We can parallelize the work of each one of them, cause in the end, all that matters is that they know how to talk with each other.

This concept is applied even in our day-to-day lives: anytime you order something online, do you usually care who the carrier is? Do you know how internally a calculator operates to hand you back the results? Do you even care?

What a beauty, huh?

What if we have more requests than we can handle?

Shoot, that does not solve one of our core problems, still! We will build a backlog that the Runners’ Department might not be able to tackle in time!

It seems we need to have some sort of system to make sure we have a backlog of these operations and handle them in the most efficient fashion we can come up with, leaving no requests indefinitely hanging!

Let’s come up with some rules for scaling the number of requests to the Runners’ Department.

Some things (rules) that we can come up with are:

First come, first served: we treat the requests like a queue. This guarantees that, at some point, the request to get information for a specific channel will be handled. We just cannot guarantee when.
Prioritize channels that we do not have data for (new channels in our app). This might be a clever strategy: a channel we have no data on at all means that the user is probably unable to use the app. i.e. Having outdated data is better than having no data at all!
Make sure that we do not have duplicate requests in our backlog: if there is already a pending task for a specific channel, we can just discard further requests to it.

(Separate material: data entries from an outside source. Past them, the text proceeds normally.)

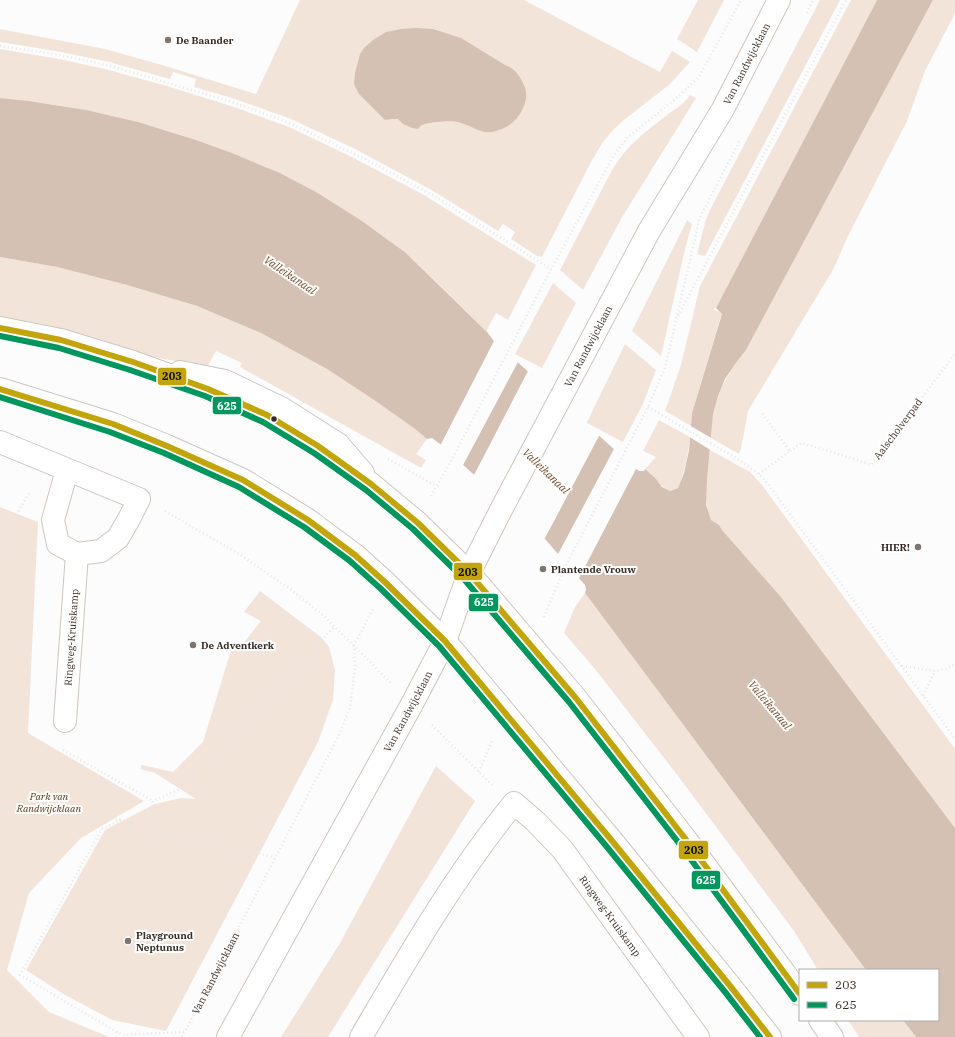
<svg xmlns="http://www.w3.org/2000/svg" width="955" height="1037" font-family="'IBM Plex Serif',serif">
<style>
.green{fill:#f3e4da}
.water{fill:#d5c1b3}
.pier{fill:#fcfcfc}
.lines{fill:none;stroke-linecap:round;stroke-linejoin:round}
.minor-casing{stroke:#ccc6c2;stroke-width:24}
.major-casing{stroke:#ccc6c2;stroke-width:24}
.path{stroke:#e7e7e6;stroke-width:2.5;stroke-dasharray:1 3;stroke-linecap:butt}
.minor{stroke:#fff;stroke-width:22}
.major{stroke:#fff;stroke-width:22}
.bus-1-casing{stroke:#fff;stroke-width:9}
.bus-2-casing{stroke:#fff;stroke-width:9}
.bus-1{stroke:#c1a50b;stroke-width:6}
.bus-2{stroke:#00965e;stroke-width:6}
.poi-dot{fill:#7d7570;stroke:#fff;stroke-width:1.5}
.bus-dot{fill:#382c24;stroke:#fff;stroke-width:1.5}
.labels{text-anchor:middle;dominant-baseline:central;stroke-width:4;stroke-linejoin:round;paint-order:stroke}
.poi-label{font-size:10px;font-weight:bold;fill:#382c24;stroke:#fff;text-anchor:start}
.street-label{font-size:10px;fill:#382c24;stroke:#fff}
.park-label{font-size:10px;font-style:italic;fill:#5a3311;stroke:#fff}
.water-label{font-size:11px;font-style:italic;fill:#734a29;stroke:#fff}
.line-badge{stroke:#fff;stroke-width:1.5}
.badge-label{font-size:11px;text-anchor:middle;font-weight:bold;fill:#fff}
.pale-badge-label{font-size:11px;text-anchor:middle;font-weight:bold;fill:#111}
</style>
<rect width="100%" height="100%" fill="#fcfcfc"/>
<path class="green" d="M 300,0 L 524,0 L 660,72 L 672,51 L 690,62 L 669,85 L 625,119 L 613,130 L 603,142 L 592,160 L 542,257 L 537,256 L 511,239 L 515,232 L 503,224 L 498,231 L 428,188 L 355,149 L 291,119 L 232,98 L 194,87 L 196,79 L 173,72 L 170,79 L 109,62 L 61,52 L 0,42 L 0,29 L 105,49 L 162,65 L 256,94 Z
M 698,0 L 724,0 L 697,52 L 677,39 Z
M 820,0 L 840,0 L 705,256 L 697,254 L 706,219 L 712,206 Z
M 851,0 L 877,0 L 716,308 L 714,308 L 714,310 L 722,313 L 692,413 L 691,426 L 665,411 L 681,365 L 700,286 Z
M 933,0 L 955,0 L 955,13 L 952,19 L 925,71 L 907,121 L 847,238 L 834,268 L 748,411 L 741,449 L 739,454 L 711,438 C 712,430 711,421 713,413 C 718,389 731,369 746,350 Z
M 0,49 L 59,59 L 105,69 L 167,86 L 231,106 L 289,127 L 352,157 L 424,195 L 536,265 L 508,320 L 496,313 L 487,330 L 487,332 C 468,313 450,295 431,277 C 422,269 414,259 404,252 C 380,233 356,217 329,201 C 313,191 297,181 279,173 C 191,133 96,107 0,98 Z
M 690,95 L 696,98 L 621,219 L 583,290 L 560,270 L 612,170 C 626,146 645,132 667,115 C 675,109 685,103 690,95 Z
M 687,220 L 692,224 L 685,249 L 661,356 L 632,331 Z
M 0,257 L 57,267 L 127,285 L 197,306 L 261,333 L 327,369 L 374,400 L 415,429 L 427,439 L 416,454 L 426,460 L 421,468 L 240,367 L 242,363 L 216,351 L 206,369 L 186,363 L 153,357 L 122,347 L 39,325 L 0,317 Z
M 553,283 L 576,303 L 542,368 L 515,354 Z
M 625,344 L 656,370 L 643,404 L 623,442 L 587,423 L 587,422 Z
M 659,420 L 690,437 C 688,456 685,470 678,488 L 670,491 C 660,486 654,477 645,469 L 656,457 L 643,451 Z
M 710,450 L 750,472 L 762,485 L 955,749 L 955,828 L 781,597 L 722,530 C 718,523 715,525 711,520 C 701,509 709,465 710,450 Z
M 0,507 L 38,522 L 28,733 L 144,801 L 81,838 L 29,893 L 7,970 L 49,1012 L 109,1037 L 0,1037 Z
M 260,591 L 322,638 L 329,647 L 335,670 L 333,700 L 318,742 L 166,1031 L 112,1020 L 65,995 L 26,970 L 105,830 L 155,804 L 181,798 L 196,799 L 155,773 L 140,769 L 142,765 L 173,772 L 203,742 L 232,647 L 238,650 L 261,621 L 244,612 Z
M 585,593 L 866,970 L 818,970 L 794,931 L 678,776 L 595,669 L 564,633 L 575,607 Z
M 436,766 L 475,801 L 328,1037 L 281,1037 L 340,943 Z
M 848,1020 L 903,1020 L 916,1037 L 859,1037 Z"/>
<path class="water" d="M 877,0 L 933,0 L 746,350 L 736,363 L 725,379 L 718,396 L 713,414 L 707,480 L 706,505 L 711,520 L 719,525 L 722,530 L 781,597 L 955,828 L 955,1037 L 916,1037 L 903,1020 L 938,1020 L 938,970 L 866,970 L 585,593 L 586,589 L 585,585 L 545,539 L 440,444 L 432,438 L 427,439 L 415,429 L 374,400 L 327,369 L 261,333 L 197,306 L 127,285 L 57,267 L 0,257 L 0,98 L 29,101 L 86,110 L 138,122 L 196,140 L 232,153 L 280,173 L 316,192 L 362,221 L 406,253 L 487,332 L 494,341 L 636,469 L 639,471 L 644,471 L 645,469 L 656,479 L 662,487 L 670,491 L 678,488 L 684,473 L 689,450 L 692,413 L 722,314 L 716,308 Z
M 416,28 L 433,29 L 461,38 L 505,65 C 513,68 518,73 522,81 C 524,85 526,89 526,93 C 527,98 525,103 523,108 C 518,120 509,127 496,131 C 483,136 471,125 458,122 C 453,120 427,122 422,125 C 421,125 418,129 418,129 L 412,128 L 403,124 L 398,119 L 392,119 L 385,120 L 359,94 L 354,84 L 355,73 L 360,54 L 364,48 L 373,40 L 386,32 L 401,29 Z"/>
<path class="pier" d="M 495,339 L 519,360 L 462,467 L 440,446 Z
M 529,369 L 532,372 L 531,374 L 600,434 L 544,540 L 534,531 L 473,477 Z
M 689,425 L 713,439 L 712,451 L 688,436 Z
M 615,447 L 637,467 L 578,580 L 557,556 Z"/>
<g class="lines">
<g class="minor-casing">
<g id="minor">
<path d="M 180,372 L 225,381 L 283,409 L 338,444 L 363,473"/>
<path d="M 0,442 L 139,499 L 129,519 L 118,538 L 101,551 L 77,554 L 58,544 L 53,520 L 67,470"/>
<path id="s2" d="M 65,721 L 77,554"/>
<path id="s3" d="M 228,1037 L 412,704 L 445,641 L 469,573 L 503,506 L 649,231 L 723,109 L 779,0"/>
<path id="s4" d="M 361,1037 C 408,957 455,875 514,803 L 535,821 L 562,849 L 698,1037"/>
</g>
</g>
<g class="major-casing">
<path id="major" d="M 0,328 L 61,340 L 133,362 L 208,389 L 267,415 L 318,446 L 371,484 L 418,523 L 469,573 L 575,697 L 684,837 L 800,994
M 0,389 L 113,424 L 167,446 L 243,480 L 308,520 L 355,555 L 386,583 L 445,641 L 613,842 L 731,987 L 770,1037
M 820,1020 L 832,1037"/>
</g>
<g class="path">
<path d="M 807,13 L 813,0"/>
<path d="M 0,46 L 60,55 L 107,65 L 229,101 L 290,123 L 373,163 L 434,196 L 551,269"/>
<path d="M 678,316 L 846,0"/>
<path d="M 648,407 L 736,458 L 759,474 L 767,483 L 955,739"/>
<path d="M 790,451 L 802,443 L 854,459 L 871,465 L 955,354"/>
<path d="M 388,459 L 436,486"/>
<path d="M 759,474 L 790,451 L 761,412"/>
<path d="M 431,496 L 451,461 L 551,269 L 614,155 L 627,138 L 674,100 L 699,77 L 741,0"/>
<path d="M 165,511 L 239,554 L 290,589 L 324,616 L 391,683"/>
<path d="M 0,547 L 9,528 L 29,493"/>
<path d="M 544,617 L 564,569 L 648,407 L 665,368 L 700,217 L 740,140"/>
<path d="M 902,666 L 935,671 L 946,669 L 955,664"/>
<path d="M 923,696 L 935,671"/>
<path d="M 432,725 L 492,785"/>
<path d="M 63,750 L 153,801"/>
<path d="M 479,772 L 492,741"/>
<path d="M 0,807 L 121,820 L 150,830 L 246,850 L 275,858"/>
<path d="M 121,820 L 102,829 L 20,975 L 122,1035 L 184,1032"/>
<path d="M 150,830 L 153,801 L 180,789 L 335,626"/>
<path id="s1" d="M 182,1037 L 338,737 L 350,708 L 355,667 L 354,645 L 373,609"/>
</g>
<use href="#minor" class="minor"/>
<use href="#major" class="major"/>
<g class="bus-1-casing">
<path id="bus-1" d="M 0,328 L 61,340 L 133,362 L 208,389 L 267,415 L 318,446 L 371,484 L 418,523 L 469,573 L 575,697 L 684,837 L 800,994
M 0,389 L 113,424 L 167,446 L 243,480 L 308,520 L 355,555 L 386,583 L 445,641 L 613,842 L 731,987 L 770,1037"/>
</g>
<g class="bus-2-casing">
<path id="bus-2" d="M 0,336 L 59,348 L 130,370 L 205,396 L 263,422 L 314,453 L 366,490 L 413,529 L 463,578 L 569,702 L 678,842 L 794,999
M 0,397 L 110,432 L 164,453 L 239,487 L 304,527 L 350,561 L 381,589 L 439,646 L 607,847 L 725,992 L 760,1037"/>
</g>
<use href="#bus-1" class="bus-1"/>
<use href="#bus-2" class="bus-2"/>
</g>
<g class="poi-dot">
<circle cx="168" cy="40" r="4"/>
<circle cx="918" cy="547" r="4"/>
<circle cx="543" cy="569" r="4"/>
<circle cx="193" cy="645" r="4"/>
<circle cx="128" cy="941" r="4"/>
</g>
<circle class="bus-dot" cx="274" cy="419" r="3.5"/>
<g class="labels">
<g class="poi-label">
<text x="176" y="40">De Baander</text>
<text x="910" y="547" text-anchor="end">HIER!</text>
<text x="551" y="569">Plantende Vrouw</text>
<text x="201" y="645">De Adventkerk</text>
<text x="136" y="935">Playground<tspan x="136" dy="12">Neptunus</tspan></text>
</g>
<g class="street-label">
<text stroke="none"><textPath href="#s3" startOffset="1104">Van Randwijcklaan</textPath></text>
<text stroke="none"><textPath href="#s3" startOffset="780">Van Randwijcklaan</textPath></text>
<text transform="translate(898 429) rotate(-53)">Aalscholverpad</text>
<text stroke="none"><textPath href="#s2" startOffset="84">Ringweg-Kruiskamp</textPath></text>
<text stroke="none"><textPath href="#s3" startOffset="372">Van Randwijcklaan</textPath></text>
<text stroke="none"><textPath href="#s4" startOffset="429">Ringweg-Kruiskamp</textPath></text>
<text stroke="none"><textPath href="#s1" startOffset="72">Van Randwijcklaan</textPath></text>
</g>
<g class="park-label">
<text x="49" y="796">Park van<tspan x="49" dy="12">Randwijcklaan</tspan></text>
</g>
<g class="water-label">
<text transform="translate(290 275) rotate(34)">Valleikanaal</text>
<text transform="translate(546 471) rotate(44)">Valleikanaal</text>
<text transform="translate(770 705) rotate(50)">Valleikanaal</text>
</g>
</g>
<g class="line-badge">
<rect x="157" y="367" width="30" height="19" rx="4" fill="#c1a50b"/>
<rect x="212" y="396" width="30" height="19" rx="4" fill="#00965e"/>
<rect x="453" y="562" width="30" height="19" rx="4" fill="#c1a50b"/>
<rect x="468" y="593" width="31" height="19" rx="4" fill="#00965e"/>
<rect x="678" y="840" width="31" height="20" rx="4" fill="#c1a50b"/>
<rect x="691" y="870" width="30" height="20" rx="4" fill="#00965e"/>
</g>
<g class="badge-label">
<text x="227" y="410">625</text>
<text x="484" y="606">625</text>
<text x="706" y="884">625</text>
</g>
<g class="pale-badge-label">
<text x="172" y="380">203</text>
<text x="468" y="576">203</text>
<text x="694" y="854">203</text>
</g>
<rect x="799" y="969" width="140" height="52" fill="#ffffff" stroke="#afaba7"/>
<rect x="807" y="982" width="20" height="6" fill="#c1a50b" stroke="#afaba7"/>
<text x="835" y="989" font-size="12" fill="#382c24">203</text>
<rect x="807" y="1002" width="20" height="6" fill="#00965e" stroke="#afaba7"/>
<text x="835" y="1009" font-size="12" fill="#382c24">625</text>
</svg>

We can probably combine all these since they are not mutually exclusive.

Let’s go through an example to see if that all makes sense.

We started our day with a clean slate — no requests pending on the backlog.

Suddenly, we have an influx of 7,000 requests: the app is desperate for info on 7k channels! Given the logic we outlined above, we:

Clean out any duplicate channel requests that might be in this batch
Check which channels we do not have past info for; move these channels to the front of the queue
Store the queue in our Runners’ Log

Whoah! Wait a second, boss; our initial draft did not have this queue or anything like that!

Again, here’s the beauty of the modularization again: This is an internal change on how the Runners' Department operates.

The Scraper will still operate the very same way: it will keep asking for info about channels (as a spoiled child that it is!). It is the Runners' Department’s problem to store and handle this queue internally.

Remember: all the other modules care about are contracts and interfaces!

Phew!

Alright, pal, that was a lot — but hopefully, it made as much sense to you as it did for me when writing this.

You should now have a very good understanding of why modularization, loose coupling and abstractions matter.

You now also know how we can, even before starting to type code, think about designing a system that can independently scale.

Next time when you start to design a system, try to answer the fundamental questions of how you can design such independent, loosely-coupled modules even before you rush into start typing code.

Otherwise, you might end up start developing tomorrow's legacy code that no one understands and/or wants to deal with!